A team of researchers from the U.S. Department of Energy Joint Genome Institute (DOE JGI), the University of California, Berkeley, and the Great Lakes Bioenergy Research Center generated an ultra-deep, high quality transcriptome–the fraction of the genome that provides information about gene activity–of maize.
Employing the novel strategy of assembling a hybrid transcriptome generated through deep RNA sequencing technologies allowed researchers to improve the current gene annotations for maize, revealing several unique features.
With 2.3 billion bases, maize (Zea mays) is one of the largest genomes sequenced and assembled thus far. As a crop that provides fuel, food and animal feed, maize’s genetic code offers researchers tools with which they can breed desired traits into other plants. In particular, the transcriptome provides information on which genes are active in maize.
As reported in the March 31, 2014 issue of Scientific Reports, the team compared the comprehensiveness of a plant transcriptome produced with the help of increased read depths from RNA sequencing (RNA-Seq) technologies against the previously generated transcriptome that relied on more traditional EST sequencing. The researchers generated a de novo assembly of the sequence data produced by Illumina and Pacific Biosciences platforms with the help of Rnnotator, an automated software pipeline developed at the DOE JGI.
Generating nearly 3 billion RNA-Seq reads, the team produced what they described as “a near complete snapshot” of the maize transcriptome, with over 90 percent of the annotated transcripts after adding nearly 5,000 previously unannotated transcript variants. Deeper sequencing, they noted, allowed them to identify transcripts that encoded proteins with regulatory roles that had not been found with when typical sequencing read depths were employed. The team assessed the quality of the assembly using metrics such as accuracy, completeness and contiguity. They then looked at regions of conserved gene order and content in maize, comparing them against matching regions in the genomes of the closely related grasses rice and sorghum.

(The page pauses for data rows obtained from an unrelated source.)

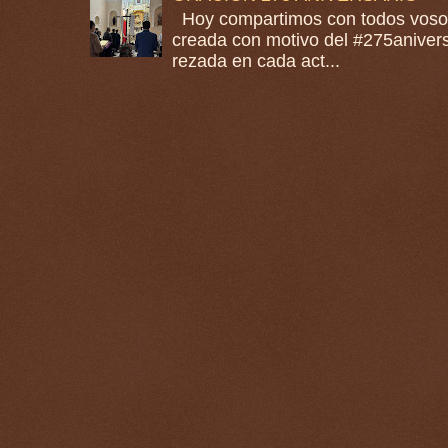
Hoy compartimos con todos vosotr
creada con motivo del #275anivers
rezada en cada act...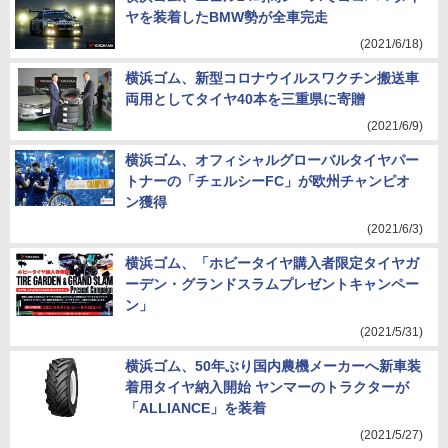
ヤを装着したBMW勢が全車完走
(2021/6/18)
横浜ゴム、新型コロナウイルスワクチン搬送車
両用としてタイヤ40本を三重県に寄贈
(2021/6/9)
横浜ゴム、オフィシャルグローバルタイヤパー
トナーの「チェルシーFC」が欧州チャンピオ
ン獲得
(2021/6/3)
横浜ゴム、「ホビータイヤ購入者限定タイヤガ
ーデン・グランドスラムプレゼントキャンペー
ン」
(2021/5/31)
横浜ゴム、50年ぶり国内農機メーカーへ新車装
着用タイヤ納入開始 ヤンマーのトラクターが
「ALLIANCE」を装着
(2021/5/27)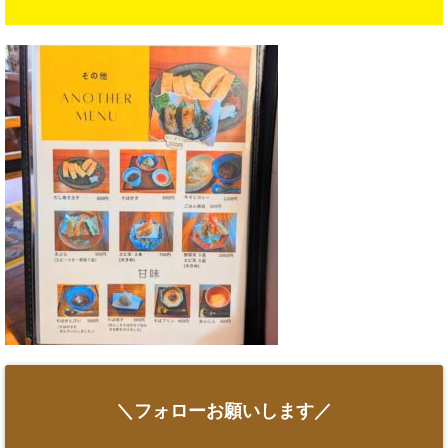
＼フォローお願いします／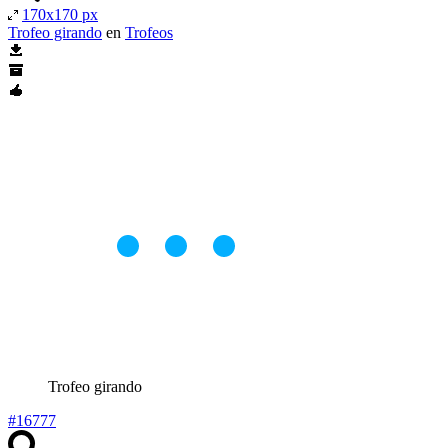
170x170 px
Trofeo girando
en
Trofeos
Trofeo girando
#16777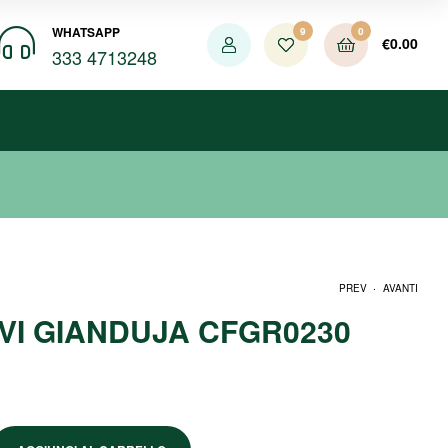
WHATSAPP
9
0
€
0.00
333 4713248
.
PREV
AVANTI
VI GIANDUJA CFGR0230
€
€
1.65
2.49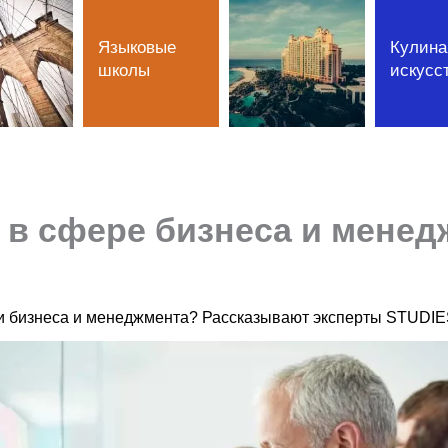
Языковые
Кулина
школы
искусс
в сфере бизнеса и менед
ти бизнеса и менеджмента? Рассказывают эксперты STU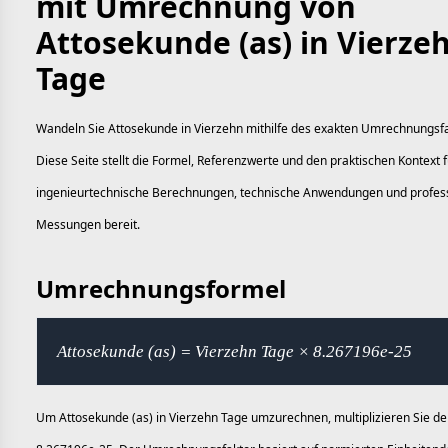
mit Umrechnung von
Attosekunde (as) in Vierze
Tage
Wandeln Sie Attosekunde in Vierzehn mithilfe des exakten Umrechnungsf
Diese Seite stellt die Formel, Referenzwerte und den praktischen Kontext f
ingenieurtechnische Berechnungen, technische Anwendungen und profess
Messungen bereit.
Umrechnungsformel
Attosekunde (as) = Vierzehn Tage × 8.267196e-25
Um Attosekunde (as) in Vierzehn Tage umzurechnen, multiplizieren Sie de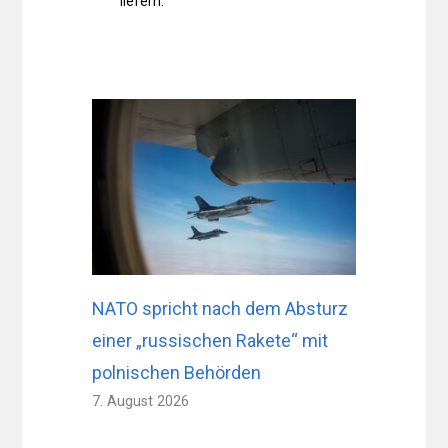
liefern.
NATO spricht nach dem Absturz
einer „russischen Rakete“ mit
polnischen Behörden
7. August 2026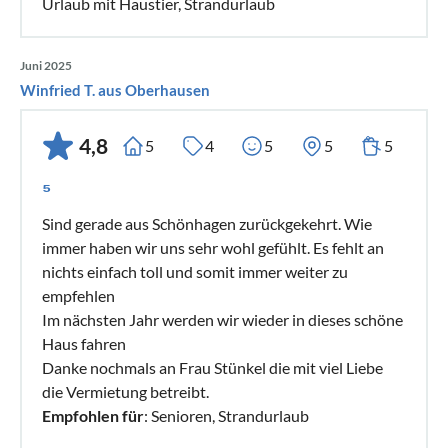
Urlaub mit Haustier, Strandurlaub
Juni 2025
Winfried T. aus Oberhausen
4,8
5
4
5
5
5
⁵
Sind gerade aus Schönhagen zurückgekehrt. Wie
immer haben wir uns sehr wohl gefühlt. Es fehlt an
nichts einfach toll und somit immer weiter zu
empfehlen
Im nächsten Jahr werden wir wieder in dieses schöne
Haus fahren
Danke nochmals an Frau Stünkel die mit viel Liebe
die Vermietung betreibt.
Empfohlen für
: Senioren, Strandurlaub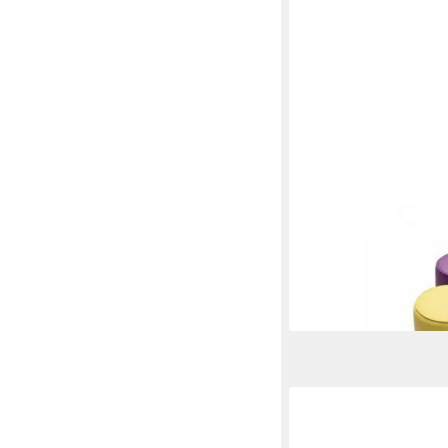
XLMOEBEL
Pouf Eleganter Hocker
zeitlosem Grau (5-St.,
3.329,00 €
UVP
4.200,
-21%
lieferbar in 9 Wochen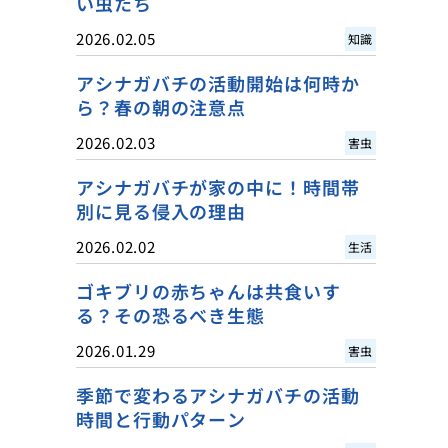
い虫たち
2026.02.05
知識
アシナガバチの活動開始は何時か
ら？春の朝の注意点
2026.02.03
害虫
アシナガバチが家の中に！時間帯
別に見る侵入の理由
2026.02.02
生活
ゴキブリの赤ちゃんは共食いす
る？その恐るべき生態
2026.01.29
害虫
季節で変わるアシナガバチの活動
時間と行動パターン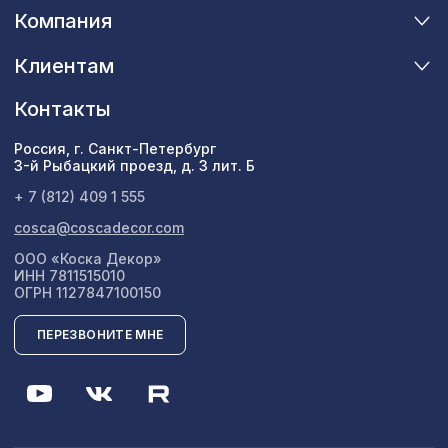
Компания
Клиентам
Контакты
Россия, г. Санкт-Петербург
3-й Рыбацкий проезд, д. 3 лит. Б
+ 7 (812) 409 1 555
cosca@coscadecor.com
ООО «Коска Декор»
ИНН 7811515010
ОГРН 1127847100150
ПЕРЕЗВОНИТЕ МНЕ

“By applying a hybrid assembly approach we compiled a high quality, comprehensive annotation of the maize transcriptome,” the team concluded. “These findings highlight the utility of ultra-deep RNA-seq for comprehensive transcriptome annotation in complex large plant genomes, especially for those that lack robust reference genomes…. The insights gained in this study are not limited to plant genomes, but could be generically applied to any large and complex transcriptome.”